In order to learn more about this poet commissioned by President Obama to compose a poem to mark his inauguration, I brought home the book of children’s poetry co-authored by her and Marilyn Nelson from the library where I work. The title is Miss Crandall’s School for Young Ladies & Little Misses of Color. The book offers a study in sonnet and illustrations depicting an actual school in Connecticut for African-American girls in the mid-1800’s run by Quaker Prudence Crandall. The local white townspeople opposed the education of African American girls and attacked the school – poisoning the water, setting it on fire – ultimately they forced it to close. Here is a poignant excerpt from the book:

Work, she says, there is always work to do,
not in the name of self but in the name,
the water-clarity of what is right.
We crave radiance in this austere world,
light in the spiritual darkness.
Learning is the one perfect religion,
its path correct, narrow, certain, straight.
At its end it blossoms and billows
into vari-colored polyphony:
the sweet infinity of true knowledge. -Elizabeth Alexander

Besides this book I found on our library’s shelf today, Dr. Elizabeth Alexander is the author of four other books of poetry, most notably, American Sublime, a finalist for the 2006 Pulitzer Prize. Dr. Alexander is a professor at Yale University and will commence as the Chair of the African American Studies Department in July 2009.

One stanza in particular from today’s inaugural poem reverberates inside my heart:

What if the mightiest word is love, love beyond marital, filial, national. Love that casts a widening pool of light. Love with no need to preempt grievance.

Alexander speaks of love as the most powerful force, “the mightiest word” but she speaks of a type of love that is so vast it transcends the love of marriage, brother and sister, even of nation. The vastness of it “casts a widening pool of light.” And the words “preempt grievance” speak to love wholly unconditional.

For me this type of love is the language of the divine. Spiritual visionary Sri Chinmoy explicates just such a concept in his following utterance,

If we give someone something and then expect something in return because we feel that the person is under an obligation to give us something back, this is human love. But if we can do something unconditionally, that is divine love. In divine love we give for the sake of giving and we feel it is up to the other person whether he gives us something back or not. This is unconditional love; this is divine love. -Sri Chinmoy

Sri Chinmoy often contrasts human love from divine love in his writings and Alexander’s depiction of the power of love as defined by something far greater than human or even national ties hints at this less familiar type of love as well. Sri Chinmoy states, “If love means giving and becoming one with everything, with humanity and Divinity, then that is real love.”

- YOUR OBJECTIVE -
Revise the passage on Elizabeth Alexander's poetry from "Alexander speaks of" to "love wholly unconditional." so that "transcends" becomes "surpasses". The stored records aren't needed for anything here.

Stored records:
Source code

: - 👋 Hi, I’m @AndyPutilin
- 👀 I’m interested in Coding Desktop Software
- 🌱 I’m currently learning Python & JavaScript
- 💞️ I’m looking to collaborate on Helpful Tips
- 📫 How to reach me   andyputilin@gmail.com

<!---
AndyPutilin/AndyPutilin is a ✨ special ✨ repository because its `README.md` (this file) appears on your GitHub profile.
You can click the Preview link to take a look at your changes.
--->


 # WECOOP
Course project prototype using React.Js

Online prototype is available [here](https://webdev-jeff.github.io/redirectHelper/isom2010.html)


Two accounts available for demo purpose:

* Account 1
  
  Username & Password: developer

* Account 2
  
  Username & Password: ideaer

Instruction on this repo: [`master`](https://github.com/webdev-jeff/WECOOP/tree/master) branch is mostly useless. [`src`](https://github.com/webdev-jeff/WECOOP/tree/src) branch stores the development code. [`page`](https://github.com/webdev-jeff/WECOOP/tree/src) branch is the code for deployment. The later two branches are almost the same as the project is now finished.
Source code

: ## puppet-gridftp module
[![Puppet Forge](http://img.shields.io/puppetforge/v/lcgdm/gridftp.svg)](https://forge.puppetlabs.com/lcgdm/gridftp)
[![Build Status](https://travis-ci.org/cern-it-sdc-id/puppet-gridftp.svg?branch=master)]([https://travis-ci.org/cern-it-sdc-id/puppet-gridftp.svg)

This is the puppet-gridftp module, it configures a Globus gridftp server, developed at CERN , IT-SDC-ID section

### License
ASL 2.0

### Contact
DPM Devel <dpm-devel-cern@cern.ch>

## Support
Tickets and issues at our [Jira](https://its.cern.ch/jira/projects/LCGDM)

---

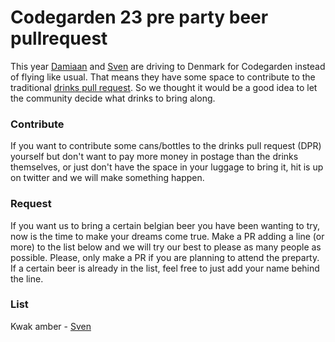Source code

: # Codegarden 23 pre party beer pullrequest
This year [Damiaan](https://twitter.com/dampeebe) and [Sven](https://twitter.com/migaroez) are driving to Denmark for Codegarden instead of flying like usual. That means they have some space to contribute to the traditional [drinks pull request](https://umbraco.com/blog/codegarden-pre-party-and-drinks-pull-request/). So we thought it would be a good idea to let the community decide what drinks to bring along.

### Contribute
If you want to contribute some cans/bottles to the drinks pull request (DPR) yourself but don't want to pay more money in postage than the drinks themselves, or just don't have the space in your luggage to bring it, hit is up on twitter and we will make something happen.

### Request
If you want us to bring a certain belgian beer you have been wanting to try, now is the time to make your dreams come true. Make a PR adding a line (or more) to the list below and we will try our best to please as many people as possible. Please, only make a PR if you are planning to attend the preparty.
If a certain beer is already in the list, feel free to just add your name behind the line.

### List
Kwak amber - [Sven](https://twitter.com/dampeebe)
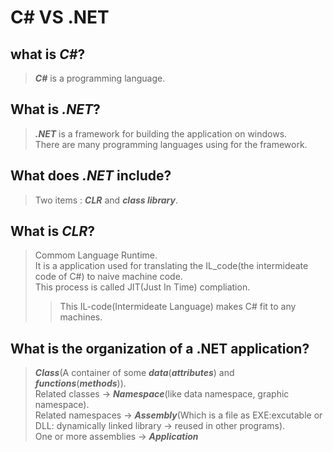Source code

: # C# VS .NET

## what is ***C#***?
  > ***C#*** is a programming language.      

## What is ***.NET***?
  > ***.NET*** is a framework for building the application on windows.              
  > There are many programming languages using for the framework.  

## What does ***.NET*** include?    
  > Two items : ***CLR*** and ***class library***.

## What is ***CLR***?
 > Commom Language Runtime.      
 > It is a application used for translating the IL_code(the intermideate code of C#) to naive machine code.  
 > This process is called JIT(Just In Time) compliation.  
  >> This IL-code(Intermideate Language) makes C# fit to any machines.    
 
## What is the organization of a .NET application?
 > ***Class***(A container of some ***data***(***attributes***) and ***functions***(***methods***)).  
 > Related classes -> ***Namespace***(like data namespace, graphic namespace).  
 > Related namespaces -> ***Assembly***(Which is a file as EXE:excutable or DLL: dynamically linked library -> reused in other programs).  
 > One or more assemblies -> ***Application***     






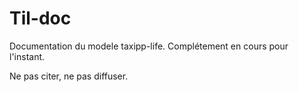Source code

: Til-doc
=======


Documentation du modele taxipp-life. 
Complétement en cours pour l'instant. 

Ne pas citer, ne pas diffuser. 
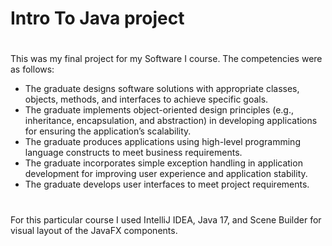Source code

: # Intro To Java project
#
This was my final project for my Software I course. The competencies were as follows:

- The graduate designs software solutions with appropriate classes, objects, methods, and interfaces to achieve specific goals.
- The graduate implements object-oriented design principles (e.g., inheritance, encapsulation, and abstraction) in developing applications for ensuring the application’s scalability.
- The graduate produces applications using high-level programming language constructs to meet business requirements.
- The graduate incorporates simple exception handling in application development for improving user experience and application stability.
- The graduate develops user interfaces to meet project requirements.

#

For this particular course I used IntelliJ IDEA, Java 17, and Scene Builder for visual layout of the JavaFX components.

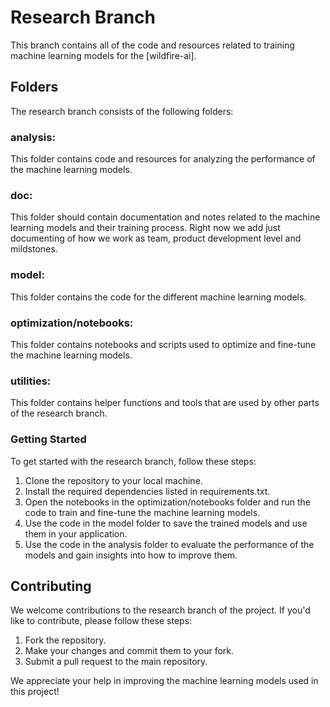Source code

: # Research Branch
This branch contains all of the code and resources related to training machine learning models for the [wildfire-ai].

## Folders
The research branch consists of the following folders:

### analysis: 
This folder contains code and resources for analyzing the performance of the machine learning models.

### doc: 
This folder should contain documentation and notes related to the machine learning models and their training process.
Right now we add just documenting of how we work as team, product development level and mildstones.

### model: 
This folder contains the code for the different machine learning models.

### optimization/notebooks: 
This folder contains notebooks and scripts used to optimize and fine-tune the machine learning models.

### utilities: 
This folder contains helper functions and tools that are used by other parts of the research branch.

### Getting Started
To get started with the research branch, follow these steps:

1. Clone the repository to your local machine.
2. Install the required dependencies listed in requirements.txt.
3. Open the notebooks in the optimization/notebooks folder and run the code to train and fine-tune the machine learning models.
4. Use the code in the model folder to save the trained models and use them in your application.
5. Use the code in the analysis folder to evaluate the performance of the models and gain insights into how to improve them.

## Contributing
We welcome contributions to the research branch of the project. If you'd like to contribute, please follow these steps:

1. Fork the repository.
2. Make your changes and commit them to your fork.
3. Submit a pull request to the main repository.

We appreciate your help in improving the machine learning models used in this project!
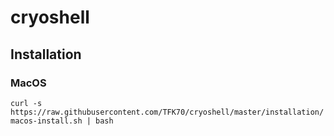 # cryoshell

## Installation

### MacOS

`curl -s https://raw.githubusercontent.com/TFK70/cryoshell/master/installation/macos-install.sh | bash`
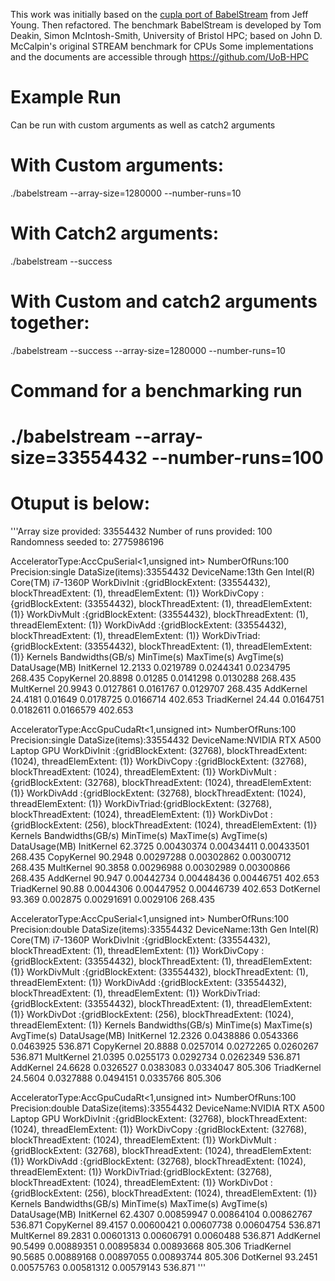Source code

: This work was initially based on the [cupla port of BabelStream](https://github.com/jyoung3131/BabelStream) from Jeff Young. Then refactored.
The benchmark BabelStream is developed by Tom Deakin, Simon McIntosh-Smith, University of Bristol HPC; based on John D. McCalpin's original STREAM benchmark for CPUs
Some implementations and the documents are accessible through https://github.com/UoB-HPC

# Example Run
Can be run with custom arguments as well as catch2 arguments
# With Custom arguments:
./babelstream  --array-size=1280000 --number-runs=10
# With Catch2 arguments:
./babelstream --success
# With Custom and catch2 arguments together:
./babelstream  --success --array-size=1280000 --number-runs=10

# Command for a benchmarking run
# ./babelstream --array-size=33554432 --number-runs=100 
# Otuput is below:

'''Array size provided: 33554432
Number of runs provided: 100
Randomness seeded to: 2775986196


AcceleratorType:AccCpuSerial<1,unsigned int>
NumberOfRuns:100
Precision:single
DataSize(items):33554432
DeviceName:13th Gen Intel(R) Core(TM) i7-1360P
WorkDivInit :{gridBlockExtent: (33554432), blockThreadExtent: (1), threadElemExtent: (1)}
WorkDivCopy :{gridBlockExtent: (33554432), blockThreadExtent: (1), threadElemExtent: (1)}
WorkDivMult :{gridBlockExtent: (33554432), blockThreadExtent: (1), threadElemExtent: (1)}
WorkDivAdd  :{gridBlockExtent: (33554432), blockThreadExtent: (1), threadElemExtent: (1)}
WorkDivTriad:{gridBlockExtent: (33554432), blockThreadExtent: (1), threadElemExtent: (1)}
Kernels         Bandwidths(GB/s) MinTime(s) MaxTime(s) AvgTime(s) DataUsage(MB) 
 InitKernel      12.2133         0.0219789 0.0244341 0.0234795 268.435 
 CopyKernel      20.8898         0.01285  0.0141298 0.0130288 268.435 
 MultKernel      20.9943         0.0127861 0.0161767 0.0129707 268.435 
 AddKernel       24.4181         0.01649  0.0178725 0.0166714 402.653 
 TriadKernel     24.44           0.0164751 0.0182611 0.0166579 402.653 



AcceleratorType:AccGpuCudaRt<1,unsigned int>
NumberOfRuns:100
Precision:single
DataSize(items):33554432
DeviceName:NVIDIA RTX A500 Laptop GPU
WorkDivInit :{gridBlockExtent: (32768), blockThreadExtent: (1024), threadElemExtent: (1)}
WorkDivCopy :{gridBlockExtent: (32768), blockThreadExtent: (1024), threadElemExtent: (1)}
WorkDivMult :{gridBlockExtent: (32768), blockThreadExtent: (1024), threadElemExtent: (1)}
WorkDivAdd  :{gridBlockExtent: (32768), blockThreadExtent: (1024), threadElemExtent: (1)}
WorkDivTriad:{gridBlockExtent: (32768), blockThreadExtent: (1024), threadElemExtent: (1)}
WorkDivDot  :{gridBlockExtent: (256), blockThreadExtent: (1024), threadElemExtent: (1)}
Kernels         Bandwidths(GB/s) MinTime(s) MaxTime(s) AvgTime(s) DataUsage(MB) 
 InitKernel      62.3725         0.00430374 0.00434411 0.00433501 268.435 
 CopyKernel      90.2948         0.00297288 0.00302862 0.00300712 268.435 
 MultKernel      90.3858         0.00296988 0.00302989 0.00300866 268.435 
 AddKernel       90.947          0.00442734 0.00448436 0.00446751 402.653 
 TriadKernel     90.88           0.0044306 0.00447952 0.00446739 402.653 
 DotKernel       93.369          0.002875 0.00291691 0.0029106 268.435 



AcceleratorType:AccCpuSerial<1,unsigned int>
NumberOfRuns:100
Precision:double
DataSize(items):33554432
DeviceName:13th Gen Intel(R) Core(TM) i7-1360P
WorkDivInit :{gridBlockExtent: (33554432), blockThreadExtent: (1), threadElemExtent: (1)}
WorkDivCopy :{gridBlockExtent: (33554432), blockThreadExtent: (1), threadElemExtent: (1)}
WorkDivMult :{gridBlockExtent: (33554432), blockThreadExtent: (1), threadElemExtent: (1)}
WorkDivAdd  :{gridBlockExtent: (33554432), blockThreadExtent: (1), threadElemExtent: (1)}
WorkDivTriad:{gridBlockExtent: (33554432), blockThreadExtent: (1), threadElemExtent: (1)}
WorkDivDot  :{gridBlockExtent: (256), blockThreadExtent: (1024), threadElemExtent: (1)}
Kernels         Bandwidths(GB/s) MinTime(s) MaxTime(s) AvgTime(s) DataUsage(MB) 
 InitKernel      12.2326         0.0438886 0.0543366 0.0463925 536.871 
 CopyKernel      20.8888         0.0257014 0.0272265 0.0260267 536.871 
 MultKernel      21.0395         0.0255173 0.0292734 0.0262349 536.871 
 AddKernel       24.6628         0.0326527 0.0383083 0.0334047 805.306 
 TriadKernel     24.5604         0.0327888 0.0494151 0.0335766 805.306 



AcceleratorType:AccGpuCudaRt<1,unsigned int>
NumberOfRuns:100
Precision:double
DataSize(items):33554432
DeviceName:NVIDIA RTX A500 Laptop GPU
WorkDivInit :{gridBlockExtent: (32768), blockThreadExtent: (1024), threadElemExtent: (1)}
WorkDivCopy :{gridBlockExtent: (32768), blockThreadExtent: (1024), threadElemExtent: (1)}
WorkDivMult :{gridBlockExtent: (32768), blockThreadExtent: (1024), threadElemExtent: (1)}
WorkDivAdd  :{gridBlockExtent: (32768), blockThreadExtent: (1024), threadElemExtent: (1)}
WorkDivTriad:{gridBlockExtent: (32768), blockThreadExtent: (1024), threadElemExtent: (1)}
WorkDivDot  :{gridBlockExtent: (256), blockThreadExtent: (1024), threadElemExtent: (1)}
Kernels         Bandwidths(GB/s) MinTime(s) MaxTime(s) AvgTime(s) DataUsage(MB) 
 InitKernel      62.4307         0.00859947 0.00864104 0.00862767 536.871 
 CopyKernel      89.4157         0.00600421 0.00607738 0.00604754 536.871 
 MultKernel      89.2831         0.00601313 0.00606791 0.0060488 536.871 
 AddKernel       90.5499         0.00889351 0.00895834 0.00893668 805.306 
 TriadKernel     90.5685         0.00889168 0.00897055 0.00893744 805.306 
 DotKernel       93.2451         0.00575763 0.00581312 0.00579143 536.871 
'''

- RESULT FOR THIS TASK -
Alexander speaks of love as the most powerful force, “the mightiest word” but she speaks of a type of love that is so vast it surpasses the love of marriage, brother and sister, even of nation. The vastness of it “casts a widening pool of light.” And the words “preempt grievance” speak to love wholly unconditional.